Thirty-two-year-old Clint Johnson’s plea came a day after his co-defendant Martell Johnson, 24, was sentenced to 21 years in prison after he pleaded guilty to murder in Daniel McKenzie’s death.
On Monday, two other men, Maurice Evans, 25, and Antwaun Thompson, 29, were convicted by two separate double juries before Cook County Judge Joseph Kazmierski.
The four men had gotten into a fight with McKenzie and his companions on the train, prosecutors alleged during the trials. But once they exited the car, Johnson and his friends aggressively pursued McKenzie, kicking and hitting him.
“They extinguished his life,” Assistant State’s Attorney Joseph Lattanzio said in closing arguments. “They rushed him. They surrounded him, and they got him next to the railway.”
It didn’t matter if McKenzie, 43, slipped or was pushed, or even if the men never intended to kill him, prosecutors said.
McKenzie wouldn’t have fallen face down onto the third rail if he hadn’t been pursued by the hostile group at the Roosevelt and State stop in the early morning hours of July 27, 2008, they said.
Defense attorneys claimed that McKenzie, his brother Michael and their friend were the instigators of the fight on the northbound Red Line train. They also discredited a witness account that Evans was pestering McKenzie’s group by asking them what gang they were affiliated with.

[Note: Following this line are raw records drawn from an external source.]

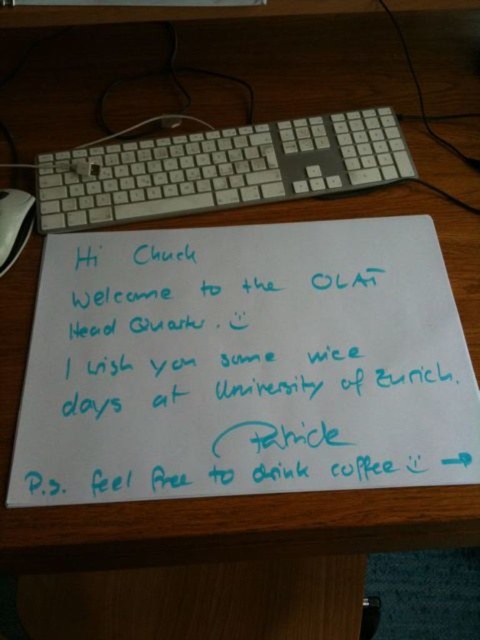
Between white paper at center and black plastic mouse at lower left, which one is positioned lower?

Positioned lower is white paper at center.

What do you see at coordinates (243, 364) in the screenshot?
I see `white paper at center` at bounding box center [243, 364].

I want to click on white paper at center, so click(x=243, y=364).

Is white paper at center taller than white plastic keyboard at upper center?

Yes.

Between point (368, 332) and point (299, 145), which one is positioned in front?

Point (368, 332) is in front.

The width and height of the screenshot is (480, 640). Find the location of `white paper at center`. white paper at center is located at coordinates (243, 364).

How much distance is there between white plastic keyboard at upper center and black plastic mouse at lower left?

The distance of white plastic keyboard at upper center from black plastic mouse at lower left is 19.56 centimeters.

Looking at this image, is white plastic keyboard at upper center bigger than black plastic mouse at lower left?

Correct, white plastic keyboard at upper center is larger in size than black plastic mouse at lower left.

The width and height of the screenshot is (480, 640). Describe the element at coordinates (220, 170) in the screenshot. I see `white plastic keyboard at upper center` at that location.

Identify the location of white plastic keyboard at upper center. (220, 170).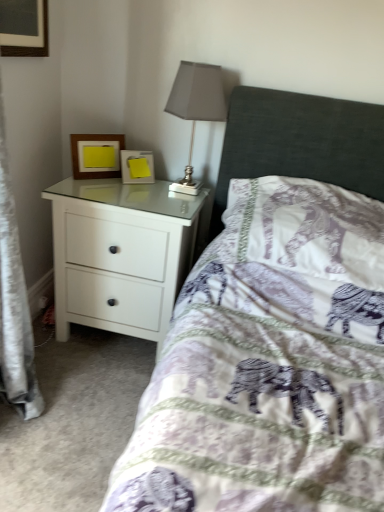
Question: Considering their positions, is purple elephant-patterned pillow at center located in front of or behind wooden picture frame at upper left, the second picture frame in the right-to-left sequence?

Choices:
 (A) front
 (B) behind

Answer: (A)

Question: Considering the positions of purple elephant-patterned pillow at center and wooden picture frame at upper left, placed as the first picture frame when sorted from left to right, in the image, is purple elephant-patterned pillow at center taller or shorter than wooden picture frame at upper left, placed as the first picture frame when sorted from left to right,?

Choices:
 (A) tall
 (B) short

Answer: (A)

Question: Which is nearer to the white glossy chest of drawers at left?

Choices:
 (A) matte gray lampshade at upper center
 (B) purple elephant-patterned pillow at center
 (C) yellow paper at upper left, which is counted as the first picture frame, starting from the right
 (D) wooden picture frame at upper left, the second picture frame in the right-to-left sequence

Answer: (C)

Question: Estimate the real-world distances between objects in this image. Which object is farther from the yellow paper at upper left, which is counted as the first picture frame, starting from the right?

Choices:
 (A) white glossy chest of drawers at left
 (B) wooden picture frame at upper left, the second picture frame in the right-to-left sequence
 (C) matte gray lampshade at upper center
 (D) purple elephant-patterned pillow at center

Answer: (D)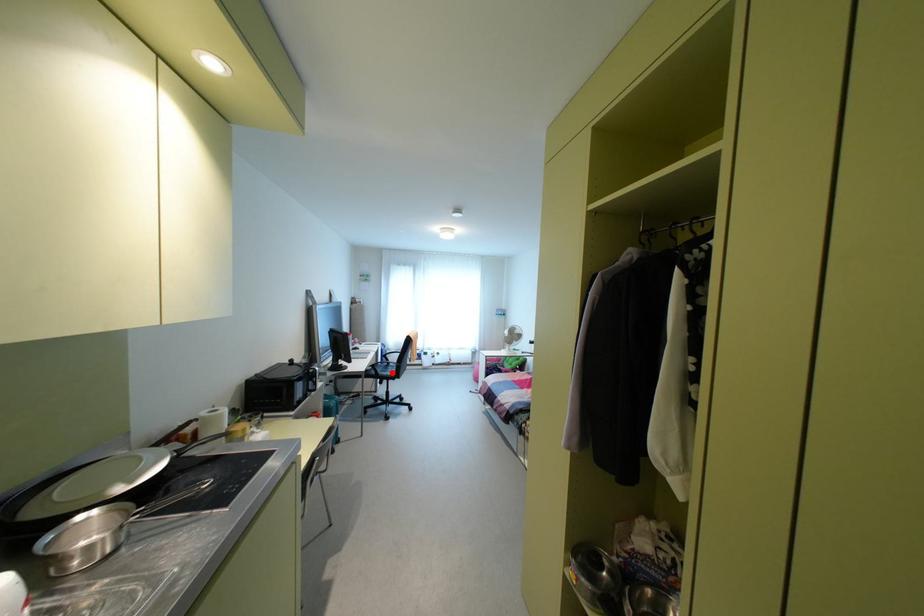
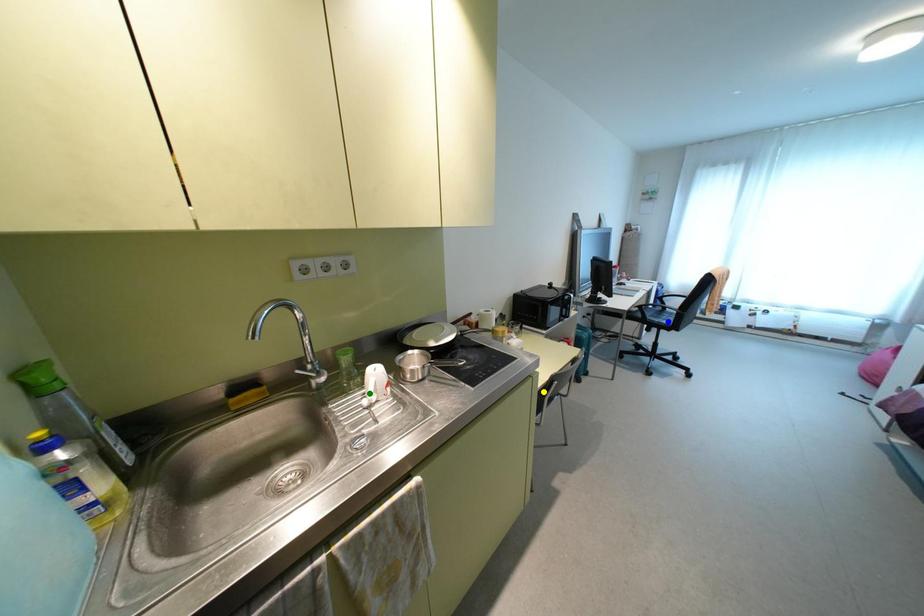
Question: I am providing you with two images of the same scene from different viewpoints. A red point is marked on the first image. You are given multiple points on the second image. Can you choose the point in image 2 that corresponds to the point in image 1?

Choices:
 (A) green point
 (B) yellow point
 (C) blue point

Answer: (C)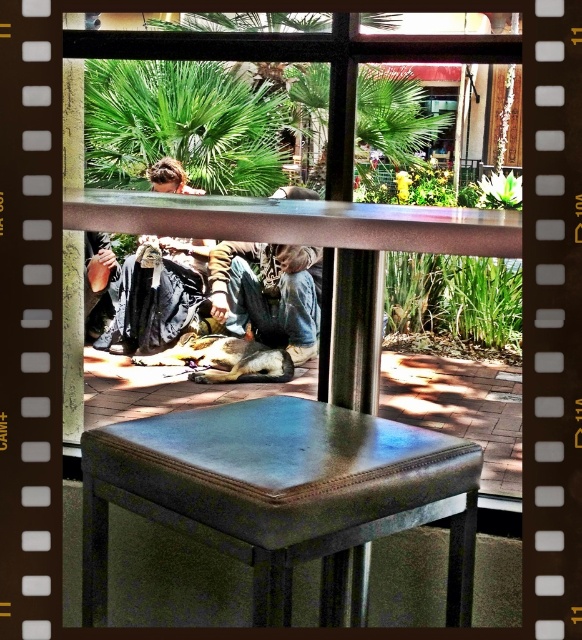
Question: Which object is positioned closest to the leather-like stool at center?

Choices:
 (A) denim jeans at center
 (B) green leafy palm tree at upper center

Answer: (A)

Question: Is leather-like stool at center closer to the viewer compared to dark gray fabric at lower left?

Choices:
 (A) no
 (B) yes

Answer: (B)

Question: Which object is the farthest from the green leafy palm tree at upper center?

Choices:
 (A) denim jeans at center
 (B) leather-like stool at center

Answer: (B)

Question: Which object is the closest to the denim jeans at center?

Choices:
 (A) leather-like stool at center
 (B) green leafy palm tree at upper center
 (C) dark gray fabric at lower left

Answer: (C)

Question: Is denim jeans at center bigger than dark gray fabric at lower left?

Choices:
 (A) yes
 (B) no

Answer: (A)

Question: Can you confirm if leather-like stool at center is smaller than dark gray fabric at lower left?

Choices:
 (A) yes
 (B) no

Answer: (A)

Evans, in fact, was stabbed twice with a box cutter and all the men involved ended up taking off their belts in a “free for all,” Evans’ attorney, Robert Loeb, said.
“They [McKenzie’s group] were the aggressors. They were looking for a fight,” Thompson’s lawyer Lorne Gorelick added.
Prosecutors told jurors to focus on the aftermath of the fight, showing them the jarring surveillance video that captures the men beating McKenzie and his eventual tumble.